Small steps that lead to giant leaps
On rooting in my storage space (ie my side of the bed), I discovered I no longer owned a pair of football boots, and realised I’d bought my last pair of boots without knowing it, a watershed of some importance.
A couple of weekends ago, I hit a related watershed when I bought a very first pair of football boots for a small person in this house.
My own first pair of football boots were bought so long ago I’d be lying if I said I could remember much detail, but I am confident it didn’t take place on a Sunday afternoon in a large shopping complex, with pumping music and flashing strobe lights.
This is not a complaint: what stays with me from the old, old days of buying football boots is the (relative) tightness of the surroundings — you were buying something to be used in the wide open acres of pitches all over Cork, yet usually you couldn’t take two full strides on the cramped shop floor.
This was emphatically not the case in the Mahon Shopping Centre on our visit, where you were in real danger of being decked by one of the energetic under-10s who were busy checking to see if you can actually run faster in certain boots. That was something we all believed when we were small kids as well.
It’s also true the percentage of little girls — as well as little boys who were trying on Nikes and adidases and New Balances in the shop — was a good deal more balanced than in my childhood. I doubt I ever saw a girl in a sports shop at that time, even allowing for the fact there was no great tradition among either gender of hanging around looking at tracksuit tops back then (for one thing nobody wore a tracksuit top outside of a sports event; for another we hung around Golden Discs mooning over Joy Division album covers).
This is certainly a great leap forward, the number of girls putting on serious sports- footwear, and one which we shouldn’t take for granted.
The fact it wasn’t always like that makes it more laudable now that that’s changed, even if there’s a good deal more to do in this neighbourhood.
For what it’s worth, the little person in this house eventually decided on a pair of Nikes in a yellow so bright as to be detectable from space.
When she tried them on, the ancient tradition of poking the toes, to see how much ‘growing room’ was in them, had to be observed.

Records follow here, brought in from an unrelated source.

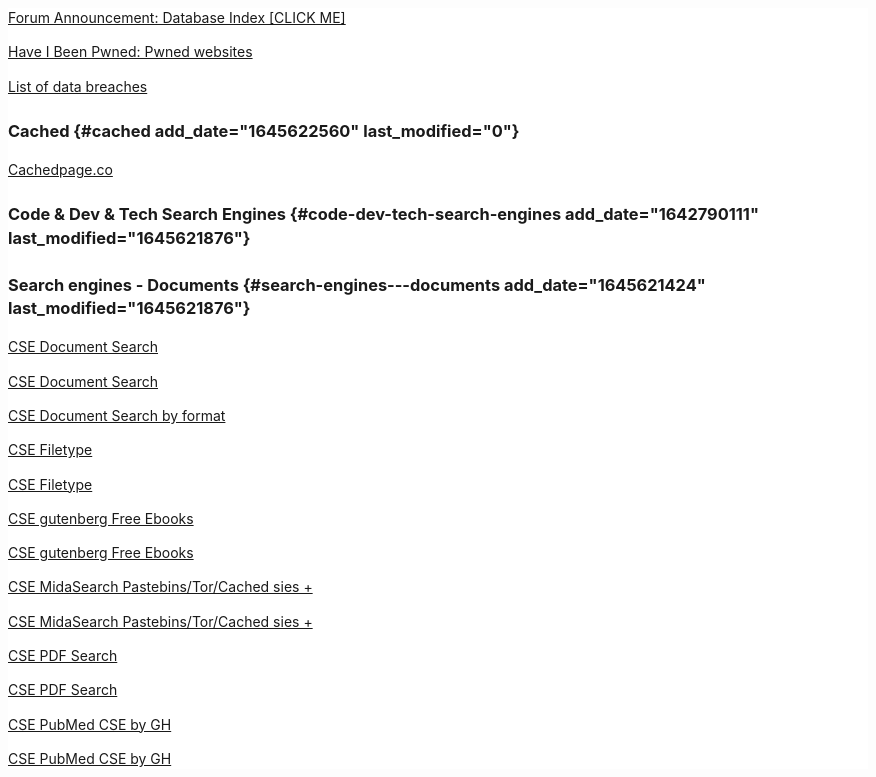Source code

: [Forum Announcement: Database Index \[CLICK
ME\]](https://raidforums.com/Announcement-Database-Index-CLICK-ME)

[Have I Been Pwned: Pwned
websites](https://haveibeenpwned.com/PwnedWebsites)

[List of data
breaches](https://en.wikipedia.org/wiki/List_of_data_breaches)

### Cached {#cached add_date="1645622560" last_modified="0"}

[Cachedpage.co](https://cachedpage.co/)

### Code & Dev & Tech Search Engines {#code-dev-tech-search-engines add_date="1642790111" last_modified="1645621876"}

### Search engines - Documents {#search-engines---documents add_date="1645621424" last_modified="1645621876"}

[CSE Document
Search](http://cse.google.com/cse?cx=001394533911082033616%3Afuzzaqxt_m0)

[CSE Document
Search](http://cse.google.com/cse?cx=001394533911082033616:fuzzaqxt_m0)

[CSE Document Search by
format](http://cse.google.co.uk/cse?cof=CX:Documents%2520-%2520Formats;&cx=009462381166450434430:nudphlkt3p4&num=100&ei=TgKvWJLJCamUgAaP1Y2IBA)

[CSE
Filetype](https://cse.google.com/cse?cx=000282908376521554675%3Au17b76ejebe)

[CSE
Filetype](https://cse.google.com/cse?cx=000282908376521554675:u17b76ejebe)

[CSE gutenberg Free
Ebooks](http://cse.google.com/cse/home?cx=018092787084840399530%3Ahym7amfffto)

[CSE gutenberg Free
Ebooks](http://cse.google.com/cse/home?cx=018092787084840399530:hym7amfffto)

[CSE MidaSearch Pastebins/Tor/Cached sies
+](https://cse.google.com/cse?cx=016925749351016003315%3Aynjbduy-ojm#gsc.tab=0)

[CSE MidaSearch Pastebins/Tor/Cached sies
+](https://cse.google.com/cse?cx=016925749351016003315:ynjbduy-ojm#gsc.tab=0)

[CSE PDF
Search](http://cse.google.com/cse/publicurl?cx=001428116054185302584%3Azkwyutgabn0)

[CSE PDF
Search](http://cse.google.com/cse/publicurl?cx=001428116054185302584:zkwyutgabn0)

[CSE PubMed CSE by
GH](http://cse.google.com/cse/publicurl?cx=001394533911082033616%3Ahb6fz4kptg8)

[CSE PubMed CSE by
GH](http://cse.google.com/cse/publicurl?cx=001394533911082033616:hb6fz4kptg8)
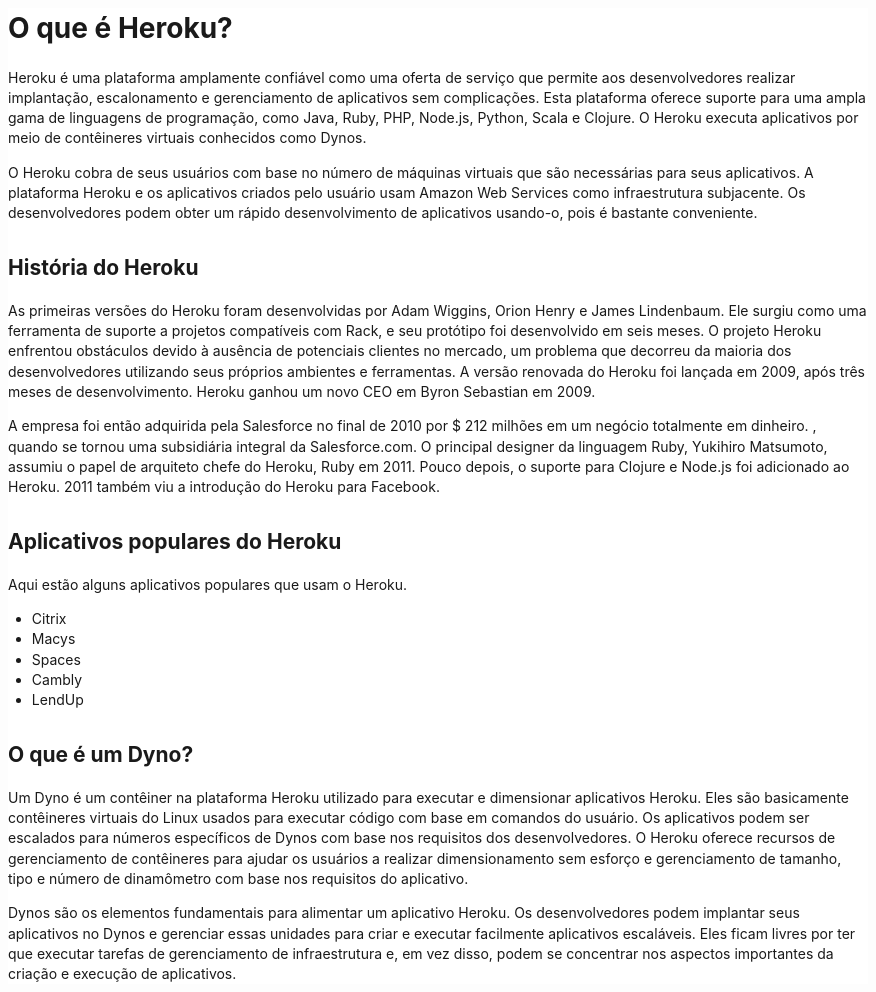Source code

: # O que é Heroku?

Heroku é uma plataforma amplamente confiável como uma oferta de serviço que permite aos desenvolvedores realizar implantação, escalonamento e gerenciamento de aplicativos sem complicações. Esta plataforma oferece suporte para uma ampla gama de linguagens de programação, como Java, Ruby, PHP, Node.js, Python, Scala e Clojure. O Heroku executa aplicativos por meio de contêineres virtuais conhecidos como Dynos.

O Heroku cobra de seus usuários com base no número de máquinas virtuais que são necessárias para seus aplicativos. A plataforma Heroku e os aplicativos criados pelo usuário usam Amazon Web Services como infraestrutura subjacente. Os desenvolvedores podem obter um rápido desenvolvimento de aplicativos usando-o, pois é bastante conveniente.

## História do Heroku

As primeiras versões do Heroku foram desenvolvidas por Adam Wiggins, Orion Henry e James Lindenbaum. Ele surgiu como uma ferramenta de suporte a projetos compatíveis com Rack, e seu protótipo foi desenvolvido em seis meses. O projeto Heroku enfrentou obstáculos devido à ausência de potenciais clientes no mercado, um problema que decorreu da maioria dos desenvolvedores utilizando seus próprios ambientes e ferramentas. A versão renovada do Heroku foi lançada em 2009, após três meses de desenvolvimento. Heroku ganhou um novo CEO em Byron Sebastian em 2009.

A empresa foi então adquirida pela Salesforce no final de 2010 por $ 212 milhões em um negócio totalmente em dinheiro. , quando se tornou uma subsidiária integral da Salesforce.com. O principal designer da linguagem Ruby, Yukihiro Matsumoto, assumiu o papel de arquiteto chefe do Heroku, Ruby em 2011. Pouco depois, o suporte para Clojure e Node.js foi adicionado ao Heroku. 2011 também viu a introdução do Heroku para Facebook.

## Aplicativos populares do Heroku

Aqui estão alguns aplicativos populares que usam o Heroku.

- Citrix
- Macys
- Spaces
- Cambly
- LendUp

## O que é um Dyno?

Um Dyno é um contêiner na plataforma Heroku utilizado para executar e dimensionar aplicativos Heroku. Eles são basicamente contêineres virtuais do Linux usados para executar código com base em comandos do usuário. Os aplicativos podem ser escalados para números específicos de Dynos com base nos requisitos dos desenvolvedores. O Heroku oferece recursos de gerenciamento de contêineres para ajudar os usuários a realizar dimensionamento sem esforço e gerenciamento de tamanho, tipo e número de dinamômetro com base nos requisitos do aplicativo.

Dynos são os elementos fundamentais para alimentar um aplicativo Heroku. Os desenvolvedores podem implantar seus aplicativos no Dynos e gerenciar essas unidades para criar e executar facilmente aplicativos escaláveis. Eles ficam livres por ter que executar tarefas de gerenciamento de infraestrutura e, em vez disso, podem se concentrar nos aspectos importantes da criação e execução de aplicativos.
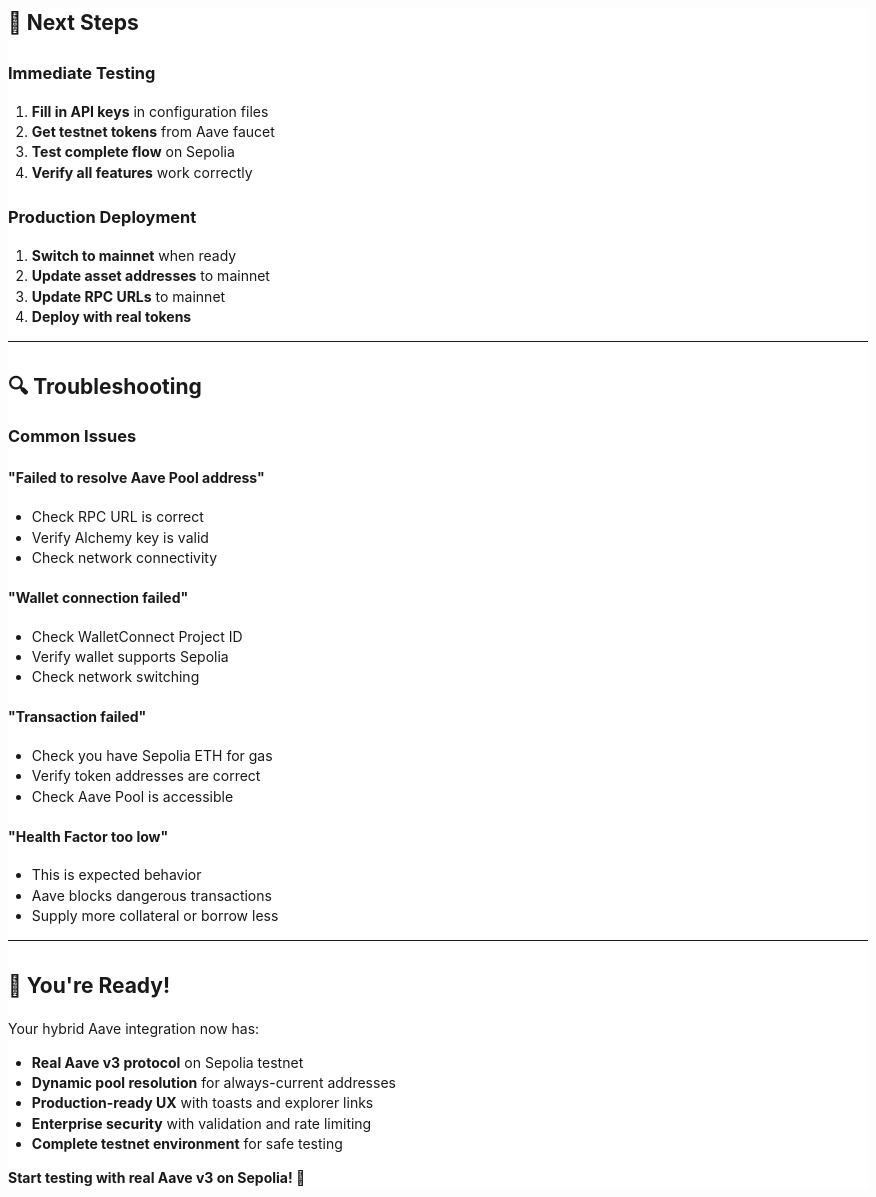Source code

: 
## **🚀 Next Steps**

### **Immediate Testing**
1. **Fill in API keys** in configuration files
2. **Get testnet tokens** from Aave faucet
3. **Test complete flow** on Sepolia
4. **Verify all features** work correctly

### **Production Deployment**
1. **Switch to mainnet** when ready
2. **Update asset addresses** to mainnet
3. **Update RPC URLs** to mainnet
4. **Deploy with real tokens**

---

## **🔍 Troubleshooting**

### **Common Issues**

#### **"Failed to resolve Aave Pool address"**
- Check RPC URL is correct
- Verify Alchemy key is valid
- Check network connectivity

#### **"Wallet connection failed"**
- Check WalletConnect Project ID
- Verify wallet supports Sepolia
- Check network switching

#### **"Transaction failed"**
- Check you have Sepolia ETH for gas
- Verify token addresses are correct
- Check Aave Pool is accessible

#### **"Health Factor too low"**
- This is expected behavior
- Aave blocks dangerous transactions
- Supply more collateral or borrow less

---

## **🎉 You're Ready!**

Your hybrid Aave integration now has:
- **Real Aave v3 protocol** on Sepolia testnet
- **Dynamic pool resolution** for always-current addresses
- **Production-ready UX** with toasts and explorer links
- **Enterprise security** with validation and rate limiting
- **Complete testnet environment** for safe testing

**Start testing with real Aave v3 on Sepolia! 🚀**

In a flash I rolled back down the years, all the way to a tiny sports shop, now long gone, near Oliver Plunkett St, my own small feet occupying two adidas boots — then the shop owner was throwing a pair of red and white football socks into the mix and I was sliding the large blue and white box into a plastic bag, and was saying thanks before we headed out into 70s Cork for a treat before going home.
Kingston deserves huge kudos for thinking long-term

Ahead of yesterday’s Cork county final, we revealed in these pages Cork hurling manager Kieran Kingston had enlisted the services of high performance expert Gary Keegan ahead of next season.
People are often dubious about the value of individuals who fall outside traditional roles such as trainer or coach, but Keegan’s standing in Irish sport, as one of the main drivers of Irish boxing’s astonishing success in recent years, puts him on a different level of achievement, despite predictable sniping from the perennially disgruntled and perennially passive-aggressive.
Keegan’s appointment is probably the strongest indication yet of a recognition of where Cork hurling is, and what needs to change to improve its standing — namely, the entire culture surrounding the game in the county. For that alone, the manager deserves the thanks of hurling fans on Leeside.
The easy option would be to accept Cork are unlikely to win an All-Ireland in the medium term as a fait accompli, and to try scraping some wins out of the next 12 months as a means of exiting with dignity.
Instead, Kingston is taking steps which may not benefit his tenure nearly as much as the next man into the hot seat. Every manager says he tries to leave the place better when he hands it on, but few can claim proof of having done so, and more than one — correction: more than one well-regarded legendary manager — has left a successor with challenges that are a good deal messier than they had to be.
What’s in a name?
How upset are you about the Elena Ferrante controversy? You’re living a blissful live unaware of any such . . . allow me to catch you up.
Ms Ferrante’s humid tales of life in Naples have attracted a large following, none of whom seemed to be too put out by the fact that the name on those books is a pseudonym.
This all changed in the last week or so when an Italian journalist discovered the writer’s real name following an exhaustive trawl through real estate certificates, tax records, etc.
Why this chap seemed so bent on unmasking Ferrante is not quite clear, apart from some nonsense about people deserving to know (if you want to know her real name, by the way, use Google).
The reason I cite this here is not because Ferrante spends much time pondering sport, but because of the tradition of anonymity in Irish sport: Who else came up with the great descriptions of A.N. Other or his Irish-language counterpart, Duine Eile, on team lists?
The reason behind that occasionally-necessary anonymity we’ll deal with on another occasion.
Read The Lottery
For the attention of the chap who didn’t like me talking about the Jane Jacobs book last week: I have worse news for you today.
Shirley Jackson wrote the story which provoked more correspondence than any other work of fiction ever published in the New Yorker magazine: The Lottery. She also wrote The Haunting of Hill House, revered by Stephen King among many others. Now she’s the subject of a new book, Shirley Jackson: A Rather Haunted Life by Ruth Franklin.
Pick it up. Read The Lottery. Thank me later.